Pluto is a dwarf planet located in the Kuiper belt, a ring of bodies beyond the orbit of Neptune. It is the largest known trans-Neptunian object by volume, but is slightly less massive than Eris. Pluto is made primarily of ice and rock and is much smaller than the inner planets. It has mountains, valleys, plains, craters, and maybe glaciers. Pluto is named after the Roman god of the underworld and is the only planet named by an 11-year-old girl.

Pluto was discovered on February 18, 1930, at the Lowell Observatory in Flagstaff, Arizona, by astronomer Clyde W. Tombaugh, with contributions from William H. Pickering. Pluto used to be considered the ninth and most distant planet from the sun, but in August 2006, the International Astronomical Union (IAU) downgraded its status to that of a "dwarf planet". This means that from now on only the rocky worlds of the inner Solar System and the gas giants of the outer system will be designated as planets.
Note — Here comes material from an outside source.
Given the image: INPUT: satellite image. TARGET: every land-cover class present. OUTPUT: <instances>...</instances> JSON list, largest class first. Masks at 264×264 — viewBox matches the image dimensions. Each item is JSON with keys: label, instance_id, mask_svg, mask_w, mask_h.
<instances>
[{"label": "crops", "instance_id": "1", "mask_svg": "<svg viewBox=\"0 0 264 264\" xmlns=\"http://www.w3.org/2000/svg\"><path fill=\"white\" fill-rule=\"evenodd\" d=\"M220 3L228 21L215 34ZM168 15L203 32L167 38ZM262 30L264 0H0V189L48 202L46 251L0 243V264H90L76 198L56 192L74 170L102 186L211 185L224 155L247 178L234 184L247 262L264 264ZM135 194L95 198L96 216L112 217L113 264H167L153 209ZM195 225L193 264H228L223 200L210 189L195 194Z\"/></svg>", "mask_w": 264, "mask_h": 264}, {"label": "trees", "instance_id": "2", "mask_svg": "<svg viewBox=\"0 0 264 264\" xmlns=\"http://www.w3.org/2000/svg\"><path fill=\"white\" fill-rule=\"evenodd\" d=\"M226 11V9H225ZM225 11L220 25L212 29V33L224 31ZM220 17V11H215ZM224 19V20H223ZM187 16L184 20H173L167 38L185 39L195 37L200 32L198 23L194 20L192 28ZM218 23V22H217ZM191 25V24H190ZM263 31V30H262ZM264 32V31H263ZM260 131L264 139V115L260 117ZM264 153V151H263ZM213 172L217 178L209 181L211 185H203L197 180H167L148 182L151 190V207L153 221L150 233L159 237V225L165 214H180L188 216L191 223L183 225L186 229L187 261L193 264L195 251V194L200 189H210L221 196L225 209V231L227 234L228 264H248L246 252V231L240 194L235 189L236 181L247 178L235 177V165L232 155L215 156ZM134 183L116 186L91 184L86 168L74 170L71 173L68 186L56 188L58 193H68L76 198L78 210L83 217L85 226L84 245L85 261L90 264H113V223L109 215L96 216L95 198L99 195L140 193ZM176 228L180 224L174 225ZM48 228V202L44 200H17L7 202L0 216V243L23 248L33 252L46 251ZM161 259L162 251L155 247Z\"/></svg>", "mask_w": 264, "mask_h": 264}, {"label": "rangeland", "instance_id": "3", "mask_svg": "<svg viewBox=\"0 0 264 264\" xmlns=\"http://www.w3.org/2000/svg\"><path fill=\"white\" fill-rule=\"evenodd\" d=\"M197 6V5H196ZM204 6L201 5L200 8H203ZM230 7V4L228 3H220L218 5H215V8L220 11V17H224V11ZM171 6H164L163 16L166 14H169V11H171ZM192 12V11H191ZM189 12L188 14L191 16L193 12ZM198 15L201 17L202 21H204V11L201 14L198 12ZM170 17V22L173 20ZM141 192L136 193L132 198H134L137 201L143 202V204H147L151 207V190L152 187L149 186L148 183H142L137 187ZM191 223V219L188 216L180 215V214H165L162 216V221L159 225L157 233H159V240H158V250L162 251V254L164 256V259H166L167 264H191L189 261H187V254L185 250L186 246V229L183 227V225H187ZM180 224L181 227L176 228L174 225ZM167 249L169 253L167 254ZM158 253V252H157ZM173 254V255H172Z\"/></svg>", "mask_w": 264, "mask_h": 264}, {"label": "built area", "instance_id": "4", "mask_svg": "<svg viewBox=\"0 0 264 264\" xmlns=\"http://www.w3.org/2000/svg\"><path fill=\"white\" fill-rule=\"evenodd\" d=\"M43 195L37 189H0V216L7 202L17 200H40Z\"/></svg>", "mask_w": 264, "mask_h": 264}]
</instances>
The IAU defines a "dwarf planet" as a celestial body in direct orbit of the Sun that is massive enough that its shape is controlled by gravity, but has not cleared its orbit of other debris. Pluto satisfies the first two criteria, but not the third. Even one of its own moons, Charon, is about half of Plutos size.

Since Pluto is so far from Earth, little was known about the dwarf planets size or surface conditions until 2015, when NASAs New Horizons space probe made a close flyby of Pluto. New Horizons showed that Pluto has a diameter of 1,473 miles (2,370 km), less than one-fifth the diameter of Earth, and only about two-thirds as wide.